Talk to Me
Talk to Me is a film that could slip under the radar. At the video store this could be just another film that you would browse past, maybe pick up and have a quick scan, and unless you’re a fan of Don Cheadle and/or Chinwetel Ejiofor (The Inside Man) you would probably put the case back and move onto something else. Well let me just say maybe you should get this film out.
It’s been long recognised that Cheadle is a master actor, (I have been watching ER and he has been a cameo on the series I’m watching and he’s amazing and that‘s ER). He has chosen many great roles and has been cast in many others and as Petey Green he is once again amazing.
Talk to Me is based on a true story of Green and Dewey Hughes (Ejiofor) and their struggle to make a radio station the best they can. The way they chose to do this is by telling it how it is. Set in the late 60’s amongst racial turmoil Green an ex-con lays it all out for his listeners. Confessing his past, (“I have been sober for five hours now”) his thoughts, and his desires for not just black people but for the world in general.
Now don’t get me wrong this isn’t a film about a black man with a grudge talking smack on the radio. This is about a man who looks out at the world (his world) and hates what he sees and the only way he sees changing it, is to make light of it.
The secrets to life are timing and delivery (I say this a lot) Green’s timing and his delivery are jive poetry. Lines like “the next man on my show is a pimp I wouldn’t have wash my car, but y’all voted him a city official”.
As Green’s popularity grows we begin to understand that he’s a man who wanted something and when he got it didn’t know if he wanted it or what to do with it. Hughes is a man who was so driven knowing what he wanted and kept pushing till he got it. With Green, Hughes comes so close to realising his dreams but Green’s insecurity’s get in his way driving a wedge between the two.
“I need you man, you say the things I’m too afraid to say, and I do the things you’re too afraid to do”
“That sounds good man, you should put that on a greeting card”.
Talk to Me is entertaining, I was laughing so much throughout the first half of the film, other moments I almost cried (this is not Sex in the City for men). Petey Green on the scene is a larger than life character, a type of man that if you met you would feel his presence.

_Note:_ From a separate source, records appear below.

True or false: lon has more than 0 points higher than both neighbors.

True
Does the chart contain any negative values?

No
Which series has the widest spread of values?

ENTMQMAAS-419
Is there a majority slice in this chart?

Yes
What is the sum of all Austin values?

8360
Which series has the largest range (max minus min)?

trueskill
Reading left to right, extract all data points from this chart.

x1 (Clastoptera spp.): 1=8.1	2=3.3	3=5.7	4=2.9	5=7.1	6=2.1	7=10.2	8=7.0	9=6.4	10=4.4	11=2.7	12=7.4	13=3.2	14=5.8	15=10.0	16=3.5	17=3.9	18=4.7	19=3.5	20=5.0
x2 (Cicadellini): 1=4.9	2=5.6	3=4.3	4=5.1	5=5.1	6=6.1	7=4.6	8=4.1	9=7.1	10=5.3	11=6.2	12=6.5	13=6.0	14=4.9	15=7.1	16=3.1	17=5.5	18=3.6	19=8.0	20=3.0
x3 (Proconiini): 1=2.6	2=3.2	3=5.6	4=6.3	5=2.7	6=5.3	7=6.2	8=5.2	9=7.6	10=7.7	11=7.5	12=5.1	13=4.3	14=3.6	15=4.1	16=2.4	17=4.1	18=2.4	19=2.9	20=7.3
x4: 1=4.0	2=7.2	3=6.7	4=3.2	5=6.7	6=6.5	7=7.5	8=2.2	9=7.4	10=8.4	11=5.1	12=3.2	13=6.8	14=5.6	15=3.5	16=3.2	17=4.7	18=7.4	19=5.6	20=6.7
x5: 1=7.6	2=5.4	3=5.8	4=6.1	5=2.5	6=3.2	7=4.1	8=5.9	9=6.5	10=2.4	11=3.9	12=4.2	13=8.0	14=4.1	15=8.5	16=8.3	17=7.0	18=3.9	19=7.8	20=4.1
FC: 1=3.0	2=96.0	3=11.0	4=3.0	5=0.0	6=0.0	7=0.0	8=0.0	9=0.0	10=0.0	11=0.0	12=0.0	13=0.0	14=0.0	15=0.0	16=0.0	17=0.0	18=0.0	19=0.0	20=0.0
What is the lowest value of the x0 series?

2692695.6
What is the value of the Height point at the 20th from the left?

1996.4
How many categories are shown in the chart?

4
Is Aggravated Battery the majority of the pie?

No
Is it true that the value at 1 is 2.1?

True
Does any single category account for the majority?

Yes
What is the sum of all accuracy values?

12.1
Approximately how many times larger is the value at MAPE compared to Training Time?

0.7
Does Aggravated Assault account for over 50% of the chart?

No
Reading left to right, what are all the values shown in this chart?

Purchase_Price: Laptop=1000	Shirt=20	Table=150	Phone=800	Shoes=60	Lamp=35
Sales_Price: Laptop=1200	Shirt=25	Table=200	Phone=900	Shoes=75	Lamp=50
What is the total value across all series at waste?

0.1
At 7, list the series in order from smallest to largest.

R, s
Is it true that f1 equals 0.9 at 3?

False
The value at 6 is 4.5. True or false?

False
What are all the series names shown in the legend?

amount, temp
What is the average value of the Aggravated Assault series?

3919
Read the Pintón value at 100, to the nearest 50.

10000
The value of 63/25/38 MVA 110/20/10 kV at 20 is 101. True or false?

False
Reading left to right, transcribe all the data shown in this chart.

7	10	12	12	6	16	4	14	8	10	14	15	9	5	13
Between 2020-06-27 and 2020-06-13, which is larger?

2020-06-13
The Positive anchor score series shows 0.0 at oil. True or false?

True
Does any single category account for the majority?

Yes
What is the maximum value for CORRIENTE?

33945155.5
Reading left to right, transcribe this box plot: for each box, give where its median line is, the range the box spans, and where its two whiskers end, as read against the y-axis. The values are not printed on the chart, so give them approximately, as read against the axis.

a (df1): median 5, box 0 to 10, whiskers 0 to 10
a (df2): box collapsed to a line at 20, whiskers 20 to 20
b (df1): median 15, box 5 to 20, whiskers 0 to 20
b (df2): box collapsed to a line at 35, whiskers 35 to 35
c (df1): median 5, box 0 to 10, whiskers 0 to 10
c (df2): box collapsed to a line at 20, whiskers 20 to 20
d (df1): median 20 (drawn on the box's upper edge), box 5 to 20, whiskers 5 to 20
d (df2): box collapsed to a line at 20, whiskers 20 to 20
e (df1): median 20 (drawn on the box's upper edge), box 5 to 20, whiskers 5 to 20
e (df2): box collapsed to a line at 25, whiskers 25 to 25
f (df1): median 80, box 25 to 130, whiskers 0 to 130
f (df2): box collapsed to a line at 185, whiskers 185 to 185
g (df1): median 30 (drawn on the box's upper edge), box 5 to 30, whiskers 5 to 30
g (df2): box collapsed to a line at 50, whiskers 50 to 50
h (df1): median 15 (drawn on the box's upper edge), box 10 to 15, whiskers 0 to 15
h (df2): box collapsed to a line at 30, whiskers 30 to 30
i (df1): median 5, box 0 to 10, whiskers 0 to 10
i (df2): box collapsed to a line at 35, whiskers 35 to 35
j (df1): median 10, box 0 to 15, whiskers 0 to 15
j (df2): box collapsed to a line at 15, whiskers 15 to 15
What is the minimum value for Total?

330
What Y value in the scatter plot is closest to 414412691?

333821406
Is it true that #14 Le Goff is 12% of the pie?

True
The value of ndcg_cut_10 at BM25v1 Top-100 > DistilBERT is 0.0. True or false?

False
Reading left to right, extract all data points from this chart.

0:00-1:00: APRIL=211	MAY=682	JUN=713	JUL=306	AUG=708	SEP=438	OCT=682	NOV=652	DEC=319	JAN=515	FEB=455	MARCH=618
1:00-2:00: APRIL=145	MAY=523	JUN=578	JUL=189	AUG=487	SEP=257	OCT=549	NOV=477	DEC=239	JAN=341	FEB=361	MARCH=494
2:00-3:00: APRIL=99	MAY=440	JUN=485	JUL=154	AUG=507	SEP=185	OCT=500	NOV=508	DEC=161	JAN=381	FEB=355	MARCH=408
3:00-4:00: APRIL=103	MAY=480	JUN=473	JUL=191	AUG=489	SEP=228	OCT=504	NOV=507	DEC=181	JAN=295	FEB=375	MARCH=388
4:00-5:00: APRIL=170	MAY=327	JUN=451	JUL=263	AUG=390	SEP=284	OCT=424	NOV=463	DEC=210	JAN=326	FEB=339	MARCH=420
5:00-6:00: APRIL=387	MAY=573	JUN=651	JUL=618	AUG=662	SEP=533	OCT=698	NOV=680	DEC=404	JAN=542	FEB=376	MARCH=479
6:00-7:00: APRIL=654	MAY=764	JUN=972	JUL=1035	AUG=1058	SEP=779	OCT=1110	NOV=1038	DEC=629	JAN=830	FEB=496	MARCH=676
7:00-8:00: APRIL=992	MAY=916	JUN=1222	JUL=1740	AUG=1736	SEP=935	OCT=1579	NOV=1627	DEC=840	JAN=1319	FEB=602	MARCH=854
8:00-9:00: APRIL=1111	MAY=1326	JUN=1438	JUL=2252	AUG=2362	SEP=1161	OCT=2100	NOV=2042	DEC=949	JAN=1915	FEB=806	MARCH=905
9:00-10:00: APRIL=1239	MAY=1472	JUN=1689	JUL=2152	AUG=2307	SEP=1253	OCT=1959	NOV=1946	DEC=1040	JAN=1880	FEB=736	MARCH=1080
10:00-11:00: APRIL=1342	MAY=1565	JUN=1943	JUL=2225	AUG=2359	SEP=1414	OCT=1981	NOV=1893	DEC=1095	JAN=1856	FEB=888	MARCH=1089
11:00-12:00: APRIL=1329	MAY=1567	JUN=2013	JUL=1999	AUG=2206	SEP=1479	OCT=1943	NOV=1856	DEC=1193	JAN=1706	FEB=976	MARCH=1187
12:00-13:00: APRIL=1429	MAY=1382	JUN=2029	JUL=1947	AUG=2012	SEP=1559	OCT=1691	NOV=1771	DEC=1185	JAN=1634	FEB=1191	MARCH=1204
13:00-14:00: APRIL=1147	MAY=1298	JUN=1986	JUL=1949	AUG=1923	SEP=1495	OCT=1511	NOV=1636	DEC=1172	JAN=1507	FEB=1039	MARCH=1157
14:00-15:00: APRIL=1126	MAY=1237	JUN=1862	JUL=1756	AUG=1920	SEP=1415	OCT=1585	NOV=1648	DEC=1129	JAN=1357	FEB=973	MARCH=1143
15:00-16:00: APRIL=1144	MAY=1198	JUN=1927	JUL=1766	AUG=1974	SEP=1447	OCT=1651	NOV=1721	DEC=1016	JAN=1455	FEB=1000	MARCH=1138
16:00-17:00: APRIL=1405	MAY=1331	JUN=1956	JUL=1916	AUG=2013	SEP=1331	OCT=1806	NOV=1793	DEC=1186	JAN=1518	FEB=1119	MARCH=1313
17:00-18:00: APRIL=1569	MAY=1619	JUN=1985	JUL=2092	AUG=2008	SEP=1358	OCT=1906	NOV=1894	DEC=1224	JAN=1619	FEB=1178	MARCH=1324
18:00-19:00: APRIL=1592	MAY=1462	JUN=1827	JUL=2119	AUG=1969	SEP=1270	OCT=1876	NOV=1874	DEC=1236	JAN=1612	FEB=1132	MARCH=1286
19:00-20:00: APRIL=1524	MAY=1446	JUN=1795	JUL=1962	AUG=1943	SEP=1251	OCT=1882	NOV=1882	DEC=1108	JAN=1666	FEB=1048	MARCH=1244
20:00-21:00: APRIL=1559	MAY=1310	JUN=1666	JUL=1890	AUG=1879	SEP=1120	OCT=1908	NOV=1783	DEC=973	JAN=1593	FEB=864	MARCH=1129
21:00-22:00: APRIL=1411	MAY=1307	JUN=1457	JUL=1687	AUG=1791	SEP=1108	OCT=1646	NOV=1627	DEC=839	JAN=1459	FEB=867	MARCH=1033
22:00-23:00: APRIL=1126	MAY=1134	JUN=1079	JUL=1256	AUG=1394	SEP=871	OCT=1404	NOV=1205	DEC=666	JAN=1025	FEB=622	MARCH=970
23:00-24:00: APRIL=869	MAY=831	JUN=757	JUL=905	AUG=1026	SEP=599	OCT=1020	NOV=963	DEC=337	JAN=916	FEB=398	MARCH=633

But the second half of the film seems to lose itself. We move away from Green and focus on Hughes highlighting how good Ejiofor is (he‘s going places people). The film to me also gets lost on who it was truly about, (obviously it’s about Green and is promoted this way) but it is equally about Hughes. It is these two problems I have with the film that I think detracts from it, that is it. Other from this confusion this is a strong well written film that you should not walk past.
Talk to Me 7/10
PS. Kick arse soundtrack. Like killer soundtrack.